● Görev
Seçilmiş pasaja dayanarak şu soruları yanıtlayın:
1. Mezuniyet töreni hangi üniversiteye aittir?
2. Zenur'un annesinin sofrasındaki kuru fasulye hangi fasulyeden yapılmıştır?
3. Üsküplüler tek kişilik kahveleri hangi suyla hazırlar?

● Seçilmiş pasaj
Şehirde Türk iş adamları tarafından açılan Balkan Üniversitesinin mezuniyet törenine katılıyoruz, nitekim bu kadar yolu da bu tören için gelmiştik. Törenin düzenlendiği tarihi binada daha önce tanıştığım çok sayıda insanı görüyorum, kimiyle Üsküp’te, kimiyle İstanbul’da tanışmıştık. Bu karşılaşmalar evime gelmiş hissi uyandırıyor. İşin ilginci yeni tanıştığınız insanlar da inanılmaz dost canlısı olunca Boşnakların derin mesafelerinden sonra kendimi bir hayli iyi hissediyorum.  Kısacık tanışmaların ardından bizi evlerine davet edecek kadar nazik insanların varlığı beni duygulandırıyor. İbrahim de Türkçe konuşan çocuklarla kısa süreli de olsa oynayabildiği için mutlu oluyor. 

Tören sonrası Naida ve ben eşimden ayrılıyor, Naida’nın arkadaşlarını ziyarete gidiyoruz. Bize küçücük evlerini geniş yürekleriyle açan Zenur ve ailesini bir akraba kadar yakın hissediyoruz. Annesinin hazırladığı sofraya oturuyor, Tetova fasulyesinden yapılan lezzetli kuru fasulyeyi, kızarmış etli biberleri, şopska salatasını ve yaprak sarmalarını afiyetle yiyoruz. Ardından reçel ve lokumla ikram edilen Türk kahvelerimizi içiyoruz. Buradaki kahve bizim usulümüze daha yakın, Boşnaklar sıcak su ile kişi başı üç dört fincanlık kahveler hazırlarken Üsküplüler tek kişilik kahveleri soğuk suyla hazırlayıp ağır ağır kaynatıyor. Arka arkaya ikramlarda bulunan teyzemiz harika bir Üsküp Türkçesi ile konuşuyor. İlginç ama Naida da bu Türkçeyi anlıyor. Zenur da anne ve babası sayesinde Türkçe anlayabiliyor ama konuşurken İngilizceye başvuruyor. Makedonca ile Boşnakça birbirine benzerlik gösterse de her iki millet İngilizce anlaşmayı tercih ediyor. Bana kalırsa biraz kolaya kaçıyorlar. Şöyle diyebilirim ki, bir Boşnak Makedonya’da birkaç ay kalarak bu dili gayet iyi öğrenebilir.

● Veri kesitleri
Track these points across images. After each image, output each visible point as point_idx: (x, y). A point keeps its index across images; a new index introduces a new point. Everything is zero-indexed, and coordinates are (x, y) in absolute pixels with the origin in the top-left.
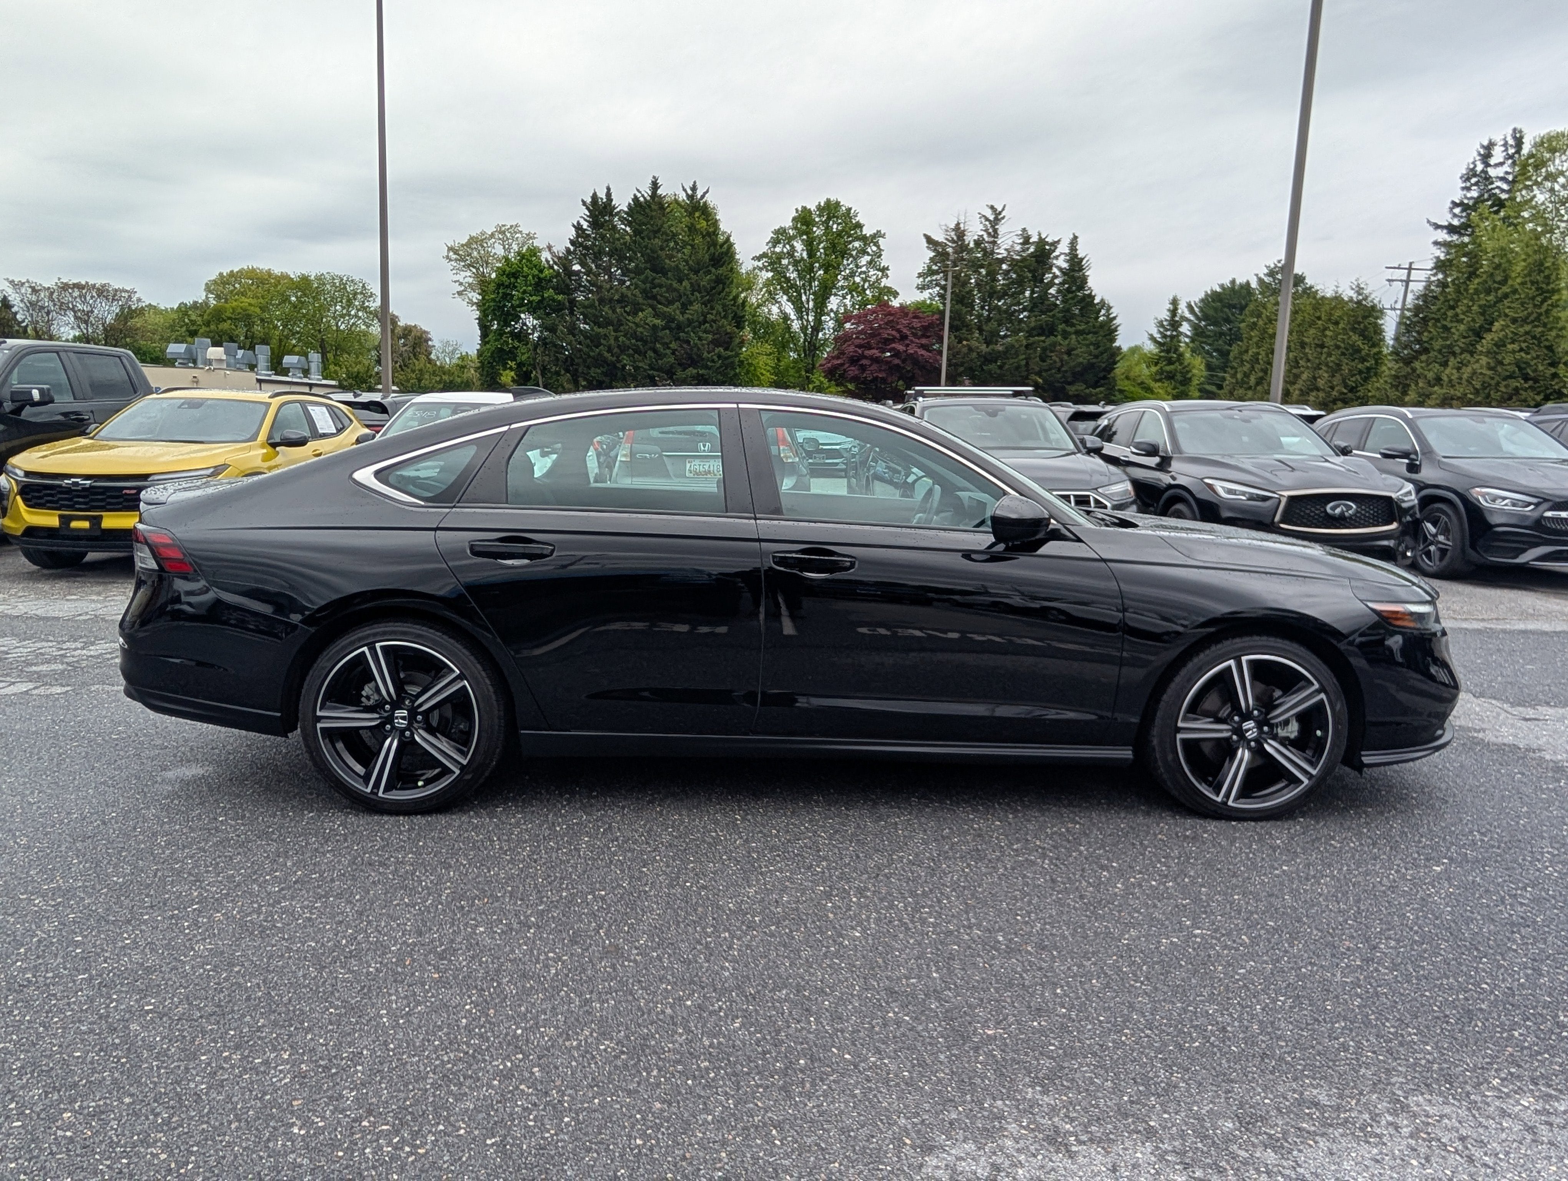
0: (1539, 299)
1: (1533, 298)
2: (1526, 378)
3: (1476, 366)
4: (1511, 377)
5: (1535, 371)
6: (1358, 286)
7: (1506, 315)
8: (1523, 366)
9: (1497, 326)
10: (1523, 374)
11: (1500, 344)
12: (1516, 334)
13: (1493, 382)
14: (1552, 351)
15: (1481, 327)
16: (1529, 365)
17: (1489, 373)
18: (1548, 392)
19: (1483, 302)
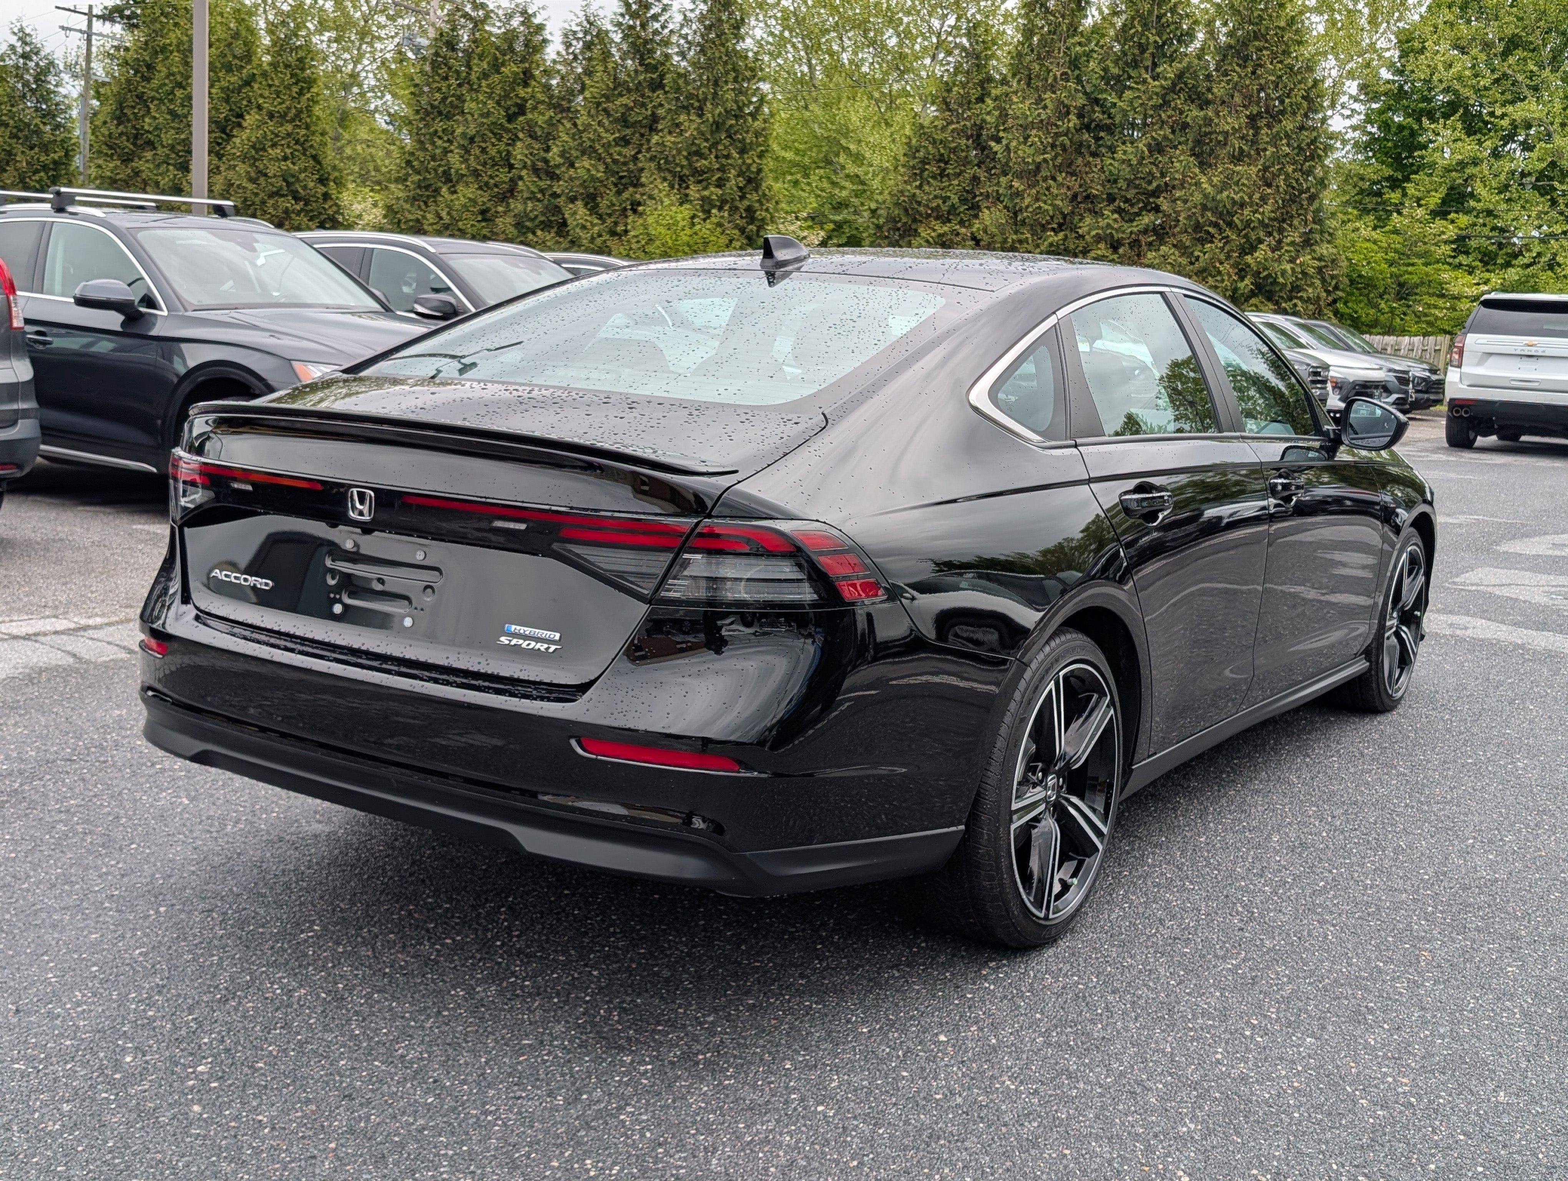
0: (295, 89)
1: (288, 87)
2: (297, 198)
3: (231, 174)
4: (277, 194)
5: (305, 188)
6: (21, 30)
7: (259, 108)
8: (292, 180)
9: (250, 119)
10: (292, 191)
11: (259, 147)
12: (277, 136)
13: (257, 200)
14: (319, 163)
15: (227, 119)
16: (298, 180)
17: (251, 186)
18: (323, 217)
19: (224, 84)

● Cevap bölümü
1. Balkan Üniversitesi
2. Tetova fasulyesinden
3. Soğuk suyla